■神に対する冒涜

 東南アジアの島しょ国であるインドネシアは、表向きには多様性を掲げており、ヒンズー教やキリスト教、仏教など、主に六つの宗教が認められている。表現の自由も法律で保障されている。

 だが、実際には人口2億6000万人の90%近くはイスラム教徒で、イスラム教に対する批判は刑事施設に収容されるリスクともなり得る。

 今年、ある大学の男子学生が、フェイスブック(Facebook)への投稿で、アラーとギリシャの神々を比較したことが問題視され、罪に問われた。学生は、コーランについて、小説「指輪物語(The Lord of the Rings)」と同じくらい非科学的と書いていた。学生には、最長で実刑5年の有罪判決を受ける可能性がある。
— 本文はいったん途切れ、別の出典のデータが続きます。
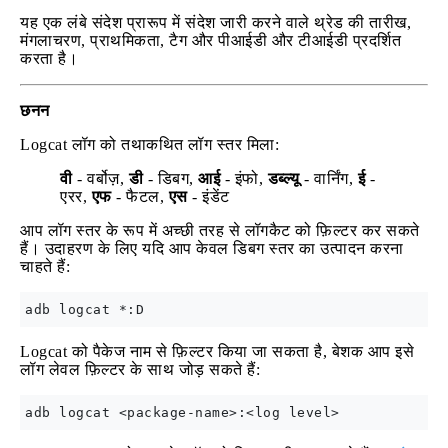
यह एक लंबे संदेश प्रारूप में संदेश जारी करने वाले थ्रेड की तारीख,
मंगलाचरण, प्राथमिकता, टैग और पीआईडी और टीआईडी प्रदर्शित
करता है।
छनन
Logcat लॉग को तथाकथित लॉग स्तर मिला:
वी
- वर्बोज़,
डी
- डिबग,
आई
- इंफो,
डब्ल्यू
- वार्निंग,
ई
-
एरर,
एफ
- फैटल,
एस
- इंडेंट
आप लॉग स्तर के रूप में अच्छी तरह से लॉगकैट को फ़िल्टर कर सकते
हैं। उदाहरण के लिए यदि आप केवल डिबग स्तर का उत्पादन करना
चाहते हैं:
Logcat को पैकेज नाम से फ़िल्टर किया जा सकता है, बेशक आप इसे
लॉग लेवल फ़िल्टर के साथ जोड़ सकते हैं:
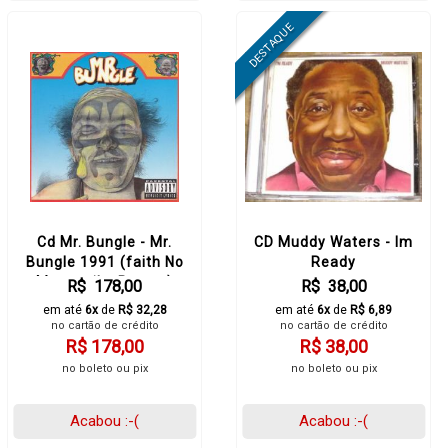
Cd Mr. Bungle - Mr.
CD Muddy Waters - Im
Bungle 1991 (faith No
Ready
More-mike Patton)
R$ 178,00
R$ 38,00
em até
6x
de
R$ 32,28
em até
6x
de
R$ 6,89
no cartão de crédito
no cartão de crédito
R$ 178,00
R$ 38,00
no boleto ou pix
no boleto ou pix
Acabou :-(
Acabou :-(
 無神論について、宗教省研究開発局のアブドゥルラフマン・マスード(Abdurrahman Mas'ud)局長は、「その考えや意見を広めると問題になる」としたが、個人の中にとどめておく限り、考えそのものが問題視されることはないと説明した。

■命の危険

 世俗主義的な路線を取っていたスハルト(Suharto)の独裁時代から20年が経過し、インドネシア社会では、イスラム保守主義が急速に広がった。それと同時に強硬派の台頭、さらには宗教的動機に基づく暴力も増え、同国はイスラム武装勢力の問題と常に隣り合わせとなった。2002年に発生したバリ島爆弾テロ事件では、200人以上が犠牲となり、国内最悪の襲撃事件となった。

 襲撃事件はその後も起きている。今年に入ってからは、イスラム過激派組織「イスラム国(IS)」による、キリスト教徒を狙った自爆攻撃が続いており、これまでに13人が命を落とした。
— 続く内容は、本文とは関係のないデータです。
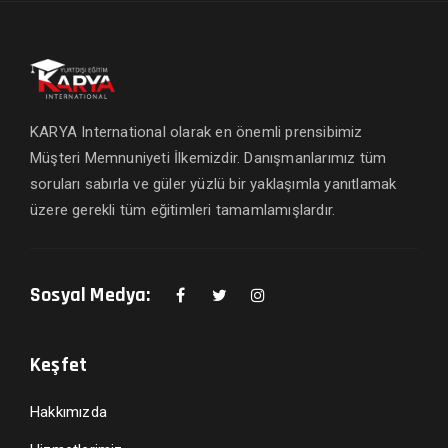
KARYA International olarak en önemli prensibimiz
Müşteri Memnuniyeti İlkemizdir. Danışmanlarımız tüm
soruları sabırla ve güler yüzlü bir yaklaşımla yanıtlamak
üzere gerekli tüm eğitimleri tamamlamışlardır.
Sosyal Medya:
Keşfet
Hakkımızda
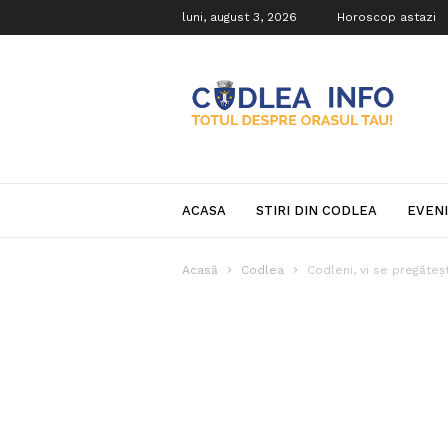
luni, august 3, 2026
Horoscop astazi
Codlea
Info
ACASA
STIRI DIN CODLEA
EVEN
Acasă
Codlea
Codleni, vi se pregăteș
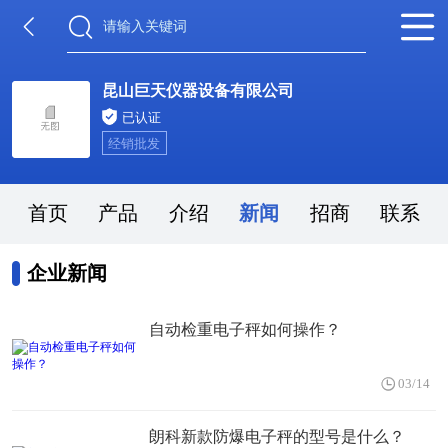
昆山巨天仪器设备有限公司
已认证
经销批发
首页
产品
介绍
新闻
招商
联系
企业新闻
自动检重电子秤如何操作？
03/14
朗科新款防爆电子秤的型号是什么？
 AFPが取材した無神論者らは、ポピュリスト政治家らの後ろ盾を得たイスラム強硬派が次にターゲットとするのは、自分らではないかと不安気に語る。

 元々はカトリック教徒として育てられたという35歳のグラフィックデザイナーは、「この国では、私たちは殺されてしまうかもしれない」と話し、「心の底から自分の命の危険を恐れている」と続けた。